Shawky Michael S, Ricciardelli Carmela, Lord Megan, Whitelock John, Ferro Vito, Britt Kara, Thompson Erik W
J Mammary Gland Biol Neoplasia. 2015 Dec;20(3-4):121-31. doi: 10.1007/s10911-015-9346-z.
Although increased mammographic density (MD) has been well established as a marker for increased breast cancer (BC) risk, its pathobiology is far from understood.
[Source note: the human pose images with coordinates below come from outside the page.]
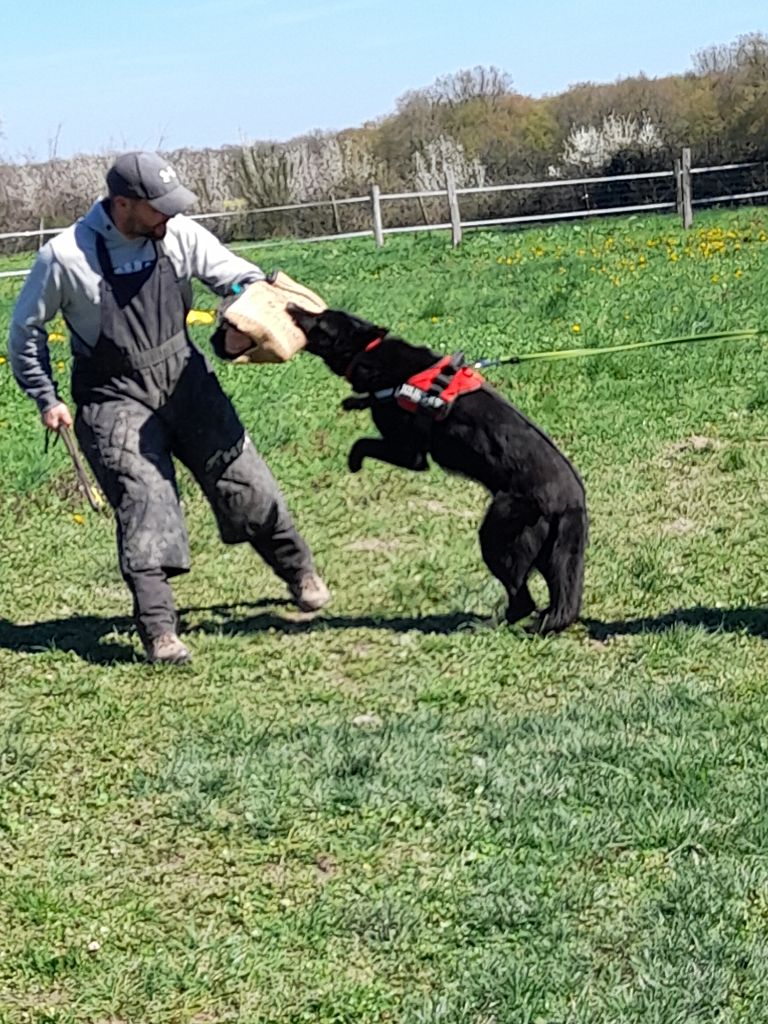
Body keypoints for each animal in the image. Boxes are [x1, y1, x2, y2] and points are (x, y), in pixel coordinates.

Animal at [288, 301, 589, 630]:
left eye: (320, 322)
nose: (290, 305)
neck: (370, 351)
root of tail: (573, 500)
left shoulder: (410, 455)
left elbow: (363, 443)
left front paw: (354, 461)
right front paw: (355, 402)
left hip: (498, 536)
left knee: (522, 599)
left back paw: (484, 626)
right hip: (551, 554)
Altered proteoglycan (PG) composition may underpin the physical properties of MD, and may contribute to the associated increase in BC risk. Numerous studies have investigated PGs, which are a major stromal matrix component, in relation to MD and BC and reported results that are sometimes discordant. Our review summarises these results and highlights discrepancies between PG associations with BC and MD, thus serving as a guide for identifying PGs that warrant further research towards developing chemo-preventive or therapeutic agents targeting preinvasive or invasive breast lesions, respectively.
尽管乳腺钼靶密度(MD)增加已被明确确立为乳腺癌(BC)风险增加的标志物,但其病理生物学仍远未被理解。蛋白聚糖(PG)组成的改变可能是MD物理特性的基础,并可能导致BC风险的相应增加。许多研究已经调查了作为主要基质成分的PG与MD和BC的关系,并报告了有时不一致的结果。我们的综述总结了这些结果,并强调了PG与BC和MD之间关联的差异,从而为识别PG提供指导,这些PG分别值得进一步研究以开发针对乳腺原位癌或浸润性乳腺病变的化学预防或治疗药物。